I Ronchi hanno lasciato la cascina e quei poco più di trenta ettari di terreno che, da affittuari, avevano iniziato a mandare avanti dal 1950. Di Mario Ronchi ci si ricorda solo nel mese di marzo del 2003, quando il sostituto procuratore di Pavia, Vincenzo Calia, chiede al gip di archiviare l'inchiesta sulla morte di Mattei e dei suoi compagni. Solo allora qualcuno ripensa a lui, a quel piccolo, anziano agricoltore di Bascapè: Mario Ronchi, classe 1921, sopravvissuto alla ritirata di Russia e alla tragedia dell'Armir. L'unico, in tanto tempo, a essere indagato. L'unico comparso, da imputato, in un'aula di giustizia.

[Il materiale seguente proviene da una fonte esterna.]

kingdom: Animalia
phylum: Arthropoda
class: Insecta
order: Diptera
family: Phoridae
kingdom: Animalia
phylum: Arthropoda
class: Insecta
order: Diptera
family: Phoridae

E adesso, si chiedono i cronisti? Sarà processato o scomparirà a sua volta, inghiottito nell'oceano delle carte? Nulla di tutto questo. Perché Mario Ronchi è morto, morto da più di un anno. Senza che nessuno, al di fuori della cerchia familiare e oltre i confini di Bascapè, lo abbia saputo. Ha concluso una vita segnata, come quella della sua famiglia, dall'impatto con il mistero Mattei. Dopo essersi trascinato nei suoi ultimi anni il peso di un'accusa tremenda: favoreggiamento personale aggravato nell'omicidio plurimo aggravato di Mattei, Bertuzzi, McHale.

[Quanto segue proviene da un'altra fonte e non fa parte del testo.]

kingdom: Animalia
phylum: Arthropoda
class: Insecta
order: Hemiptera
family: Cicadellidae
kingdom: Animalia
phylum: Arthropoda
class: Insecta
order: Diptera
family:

Carlo Ronchi, figlio di Mario (a sinistra) e Romano Zucchini, testimone

Un testimone che offre due testimonianze, secondo la procura di Pavia. Il racconto apocalittico di Ronchi viene pubblicato dal Corriere della Sera il giorno dopo la tragedia, domenica 28 ottobre 1962: «Il cielo era rosso, bruciava come un grande falò e le fiammelle scendevano tutt'intorno. Sulle prime ho pensato a un incendio, poi ho capito che doveva trattarsi di un aeroplano. Si era incendiato e i pezzi stavano cadendo ora sui prati sotto l'acqua». L'articolo è stato redatto da Franco Di Bella sulla base delle informazioni che Arnaldo Giuliani e Fabio Mantica telefonavano da Bascapè.

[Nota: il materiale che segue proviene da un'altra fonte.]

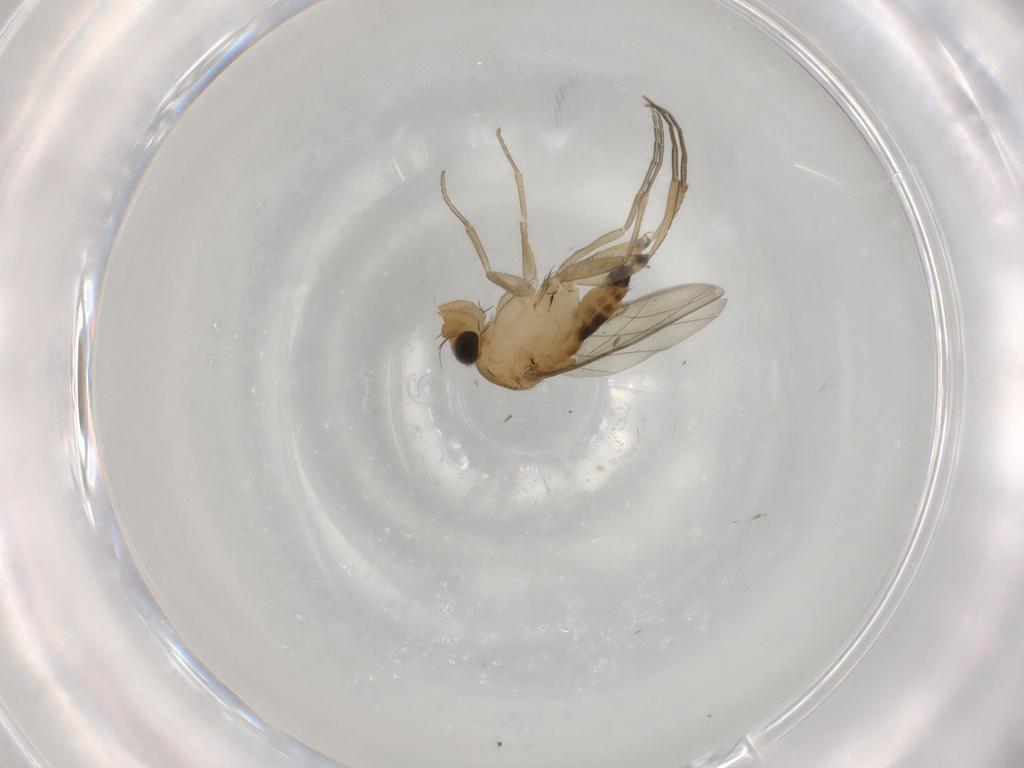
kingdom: Animalia
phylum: Arthropoda
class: Insecta
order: Diptera
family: Phoridae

La sera stessa del 27 ottobre Ronchi è stato intervistato da Bruno Ambrosi per il telegiornale Rai. L'audio è incredibilmente scomparso, per poi riprendere quando l'intervista è quasi terminata. Il pm Calia lo ricostruisce con il ricorso a una lettura “labiale”: «Ho sentito un boato e una botta e ho visto il fuoco». Più tranquillo lo scenario disegnato da Ronchi quando viene ascoltato per l'ultima inchiesta. Scorge l'incendio e in un primo tempo non si allarma; poi corre in paese, trova Pellegrino Panigada, che è anche vicesindaco e assessore ai lavori pubblici, e insieme raggiungono il posto. Il pm Calia non coltiva dubbi: il contadino di Bascapè ha modificato la sua versione. Una retromarcia «incoraggiata», secondo il magistrato, da una serie di benefici ricevuti: l'apertura di una strada di accesso alla cascina, una sorta di incarico di vigilanza e cura del Memoriale di Bascapè, un impiego per la figlia.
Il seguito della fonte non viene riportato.